Given request
Copy every line of the listing below without changing anything, and leave the pictures out of your answer.

* start *

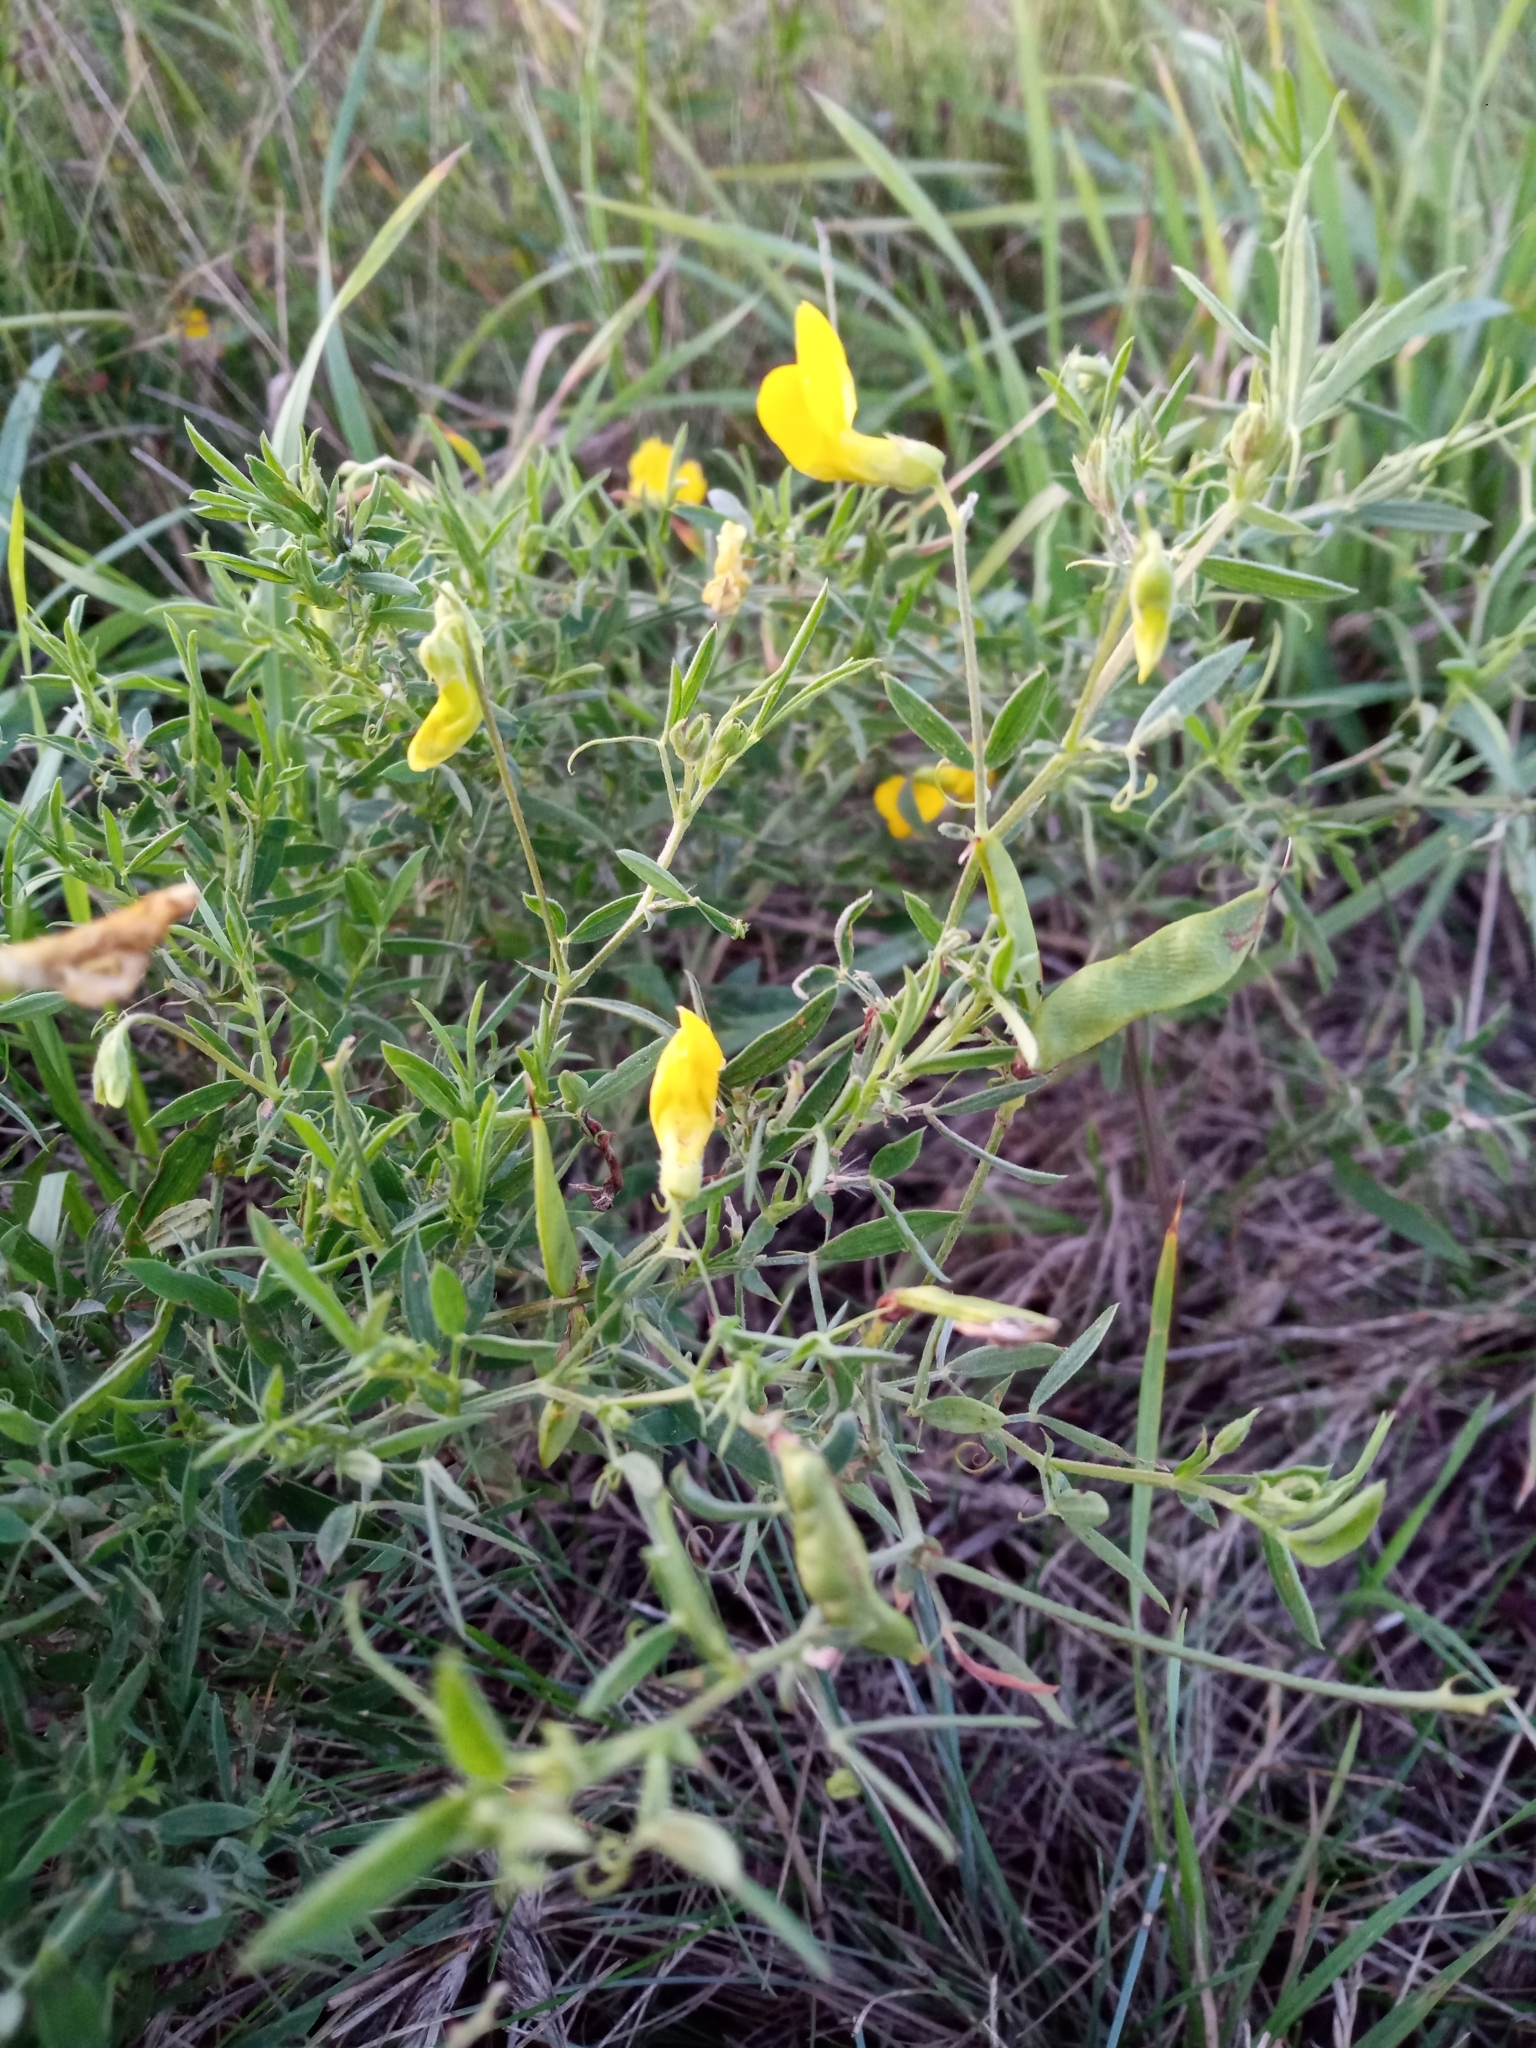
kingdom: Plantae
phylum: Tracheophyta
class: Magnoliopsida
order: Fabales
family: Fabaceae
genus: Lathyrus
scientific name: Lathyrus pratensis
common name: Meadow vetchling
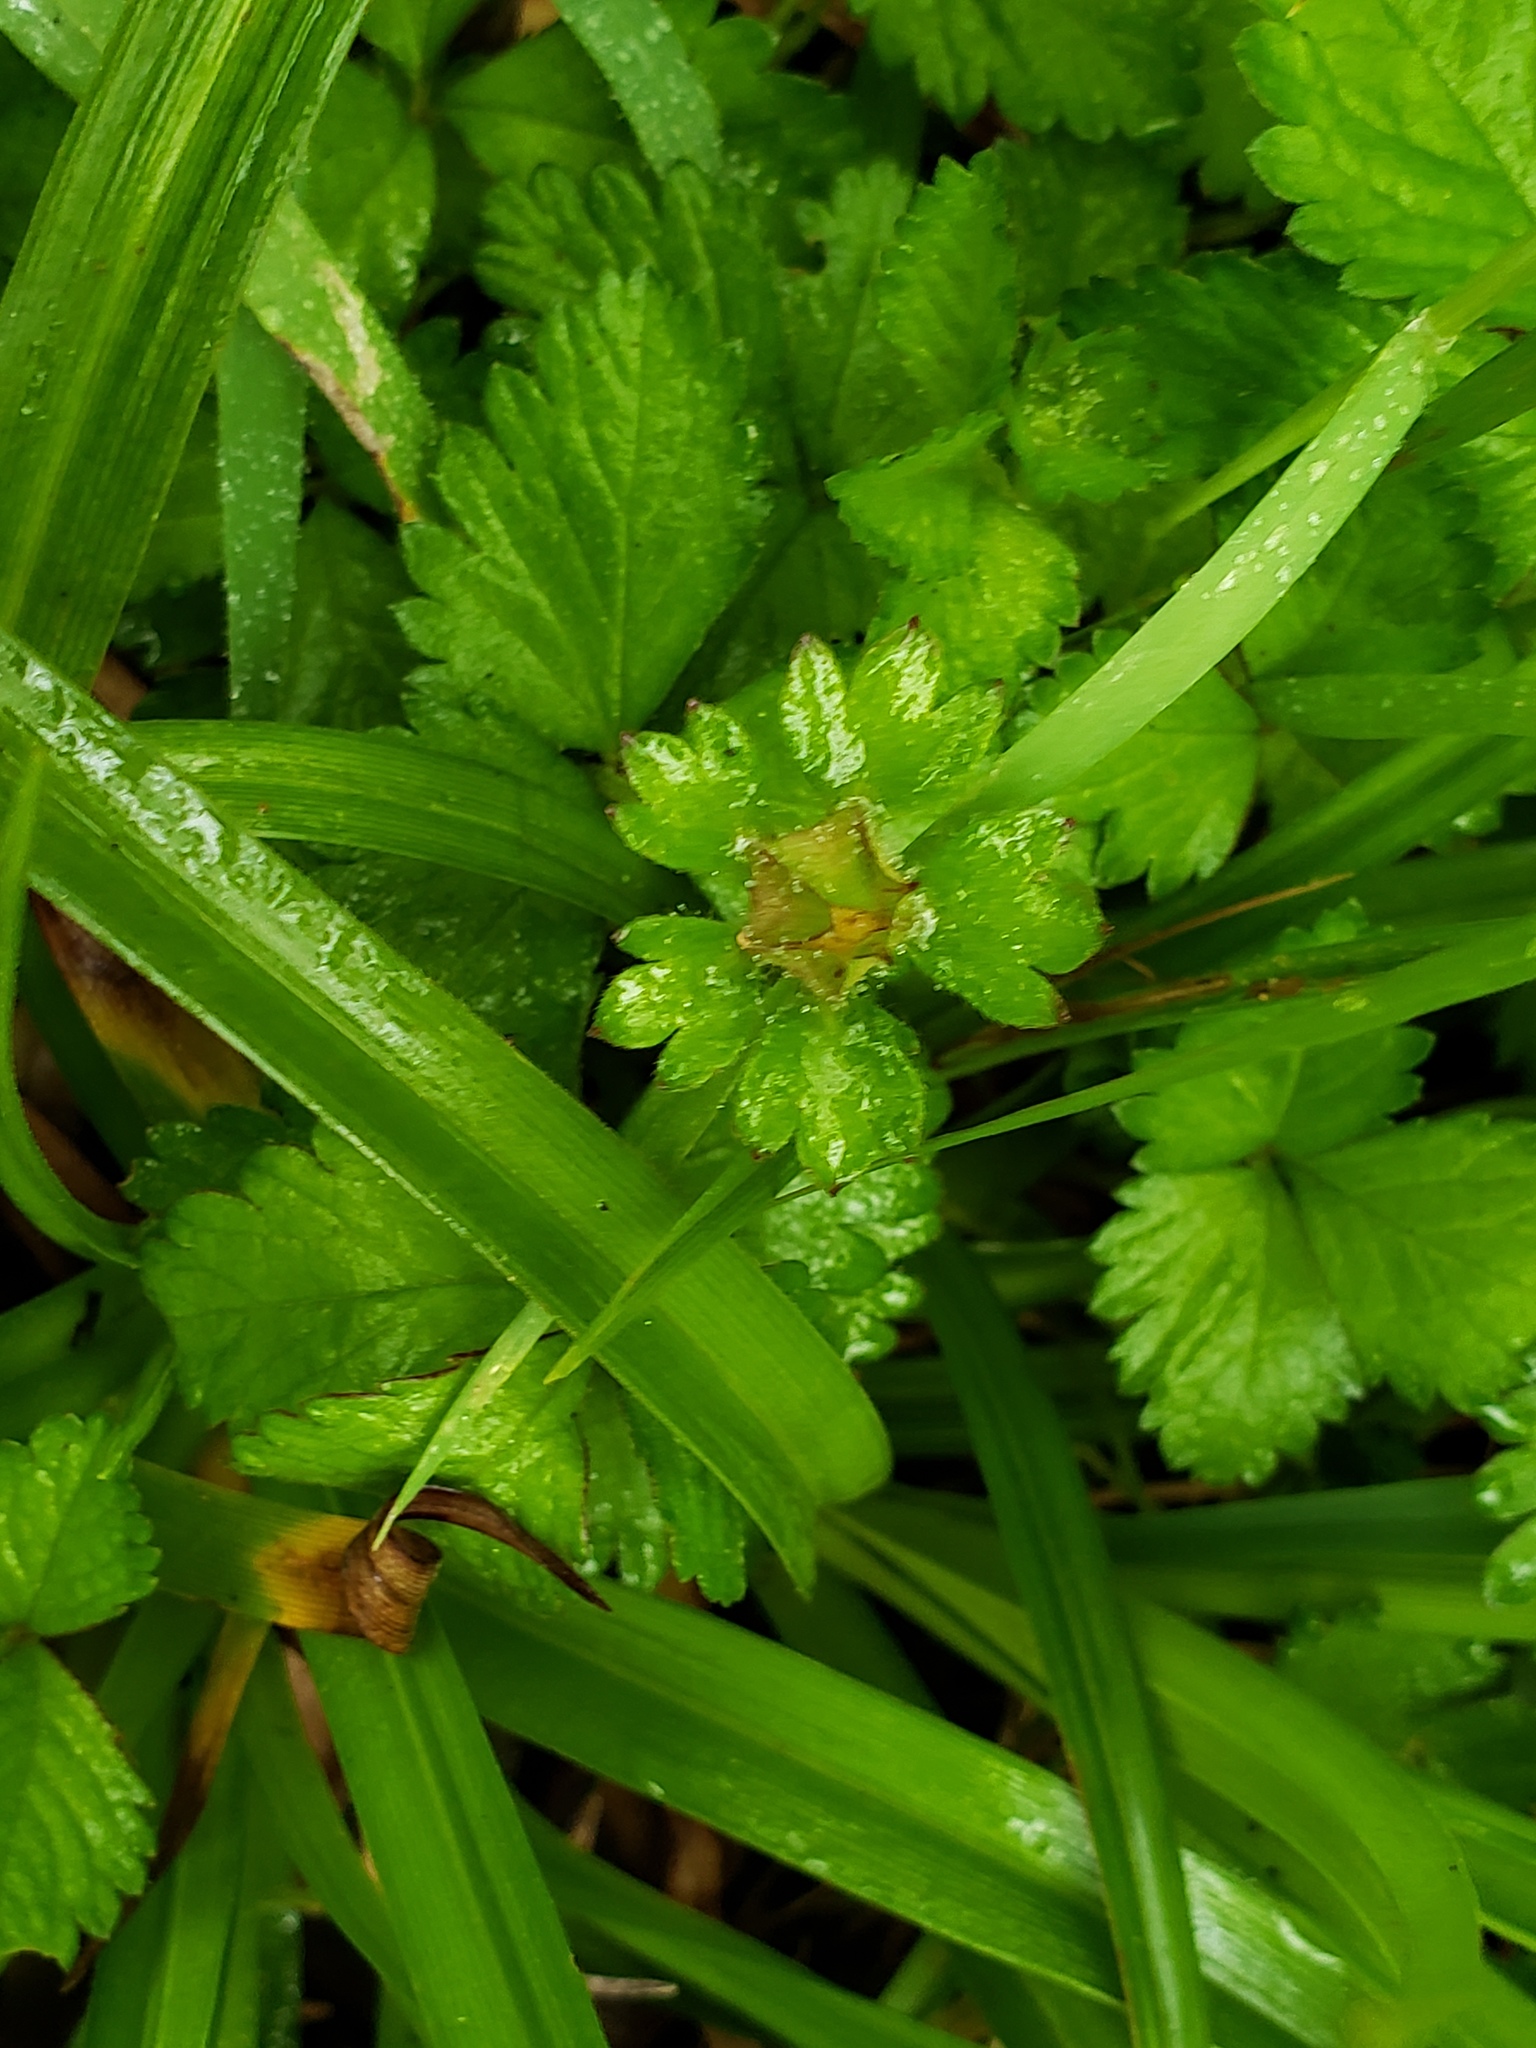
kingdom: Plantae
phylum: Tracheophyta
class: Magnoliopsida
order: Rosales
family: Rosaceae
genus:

* end *

Correct result
kingdom: Plantae
phylum: Tracheophyta
class: Magnoliopsida
order: Fabales
family: Fabaceae
genus: Lathyrus
scientific name: Lathyrus pratensis
common name: Meadow vetchling
kingdom: Plantae
phylum: Tracheophyta
class: Magnoliopsida
order: Rosales
family: Rosaceae
genus:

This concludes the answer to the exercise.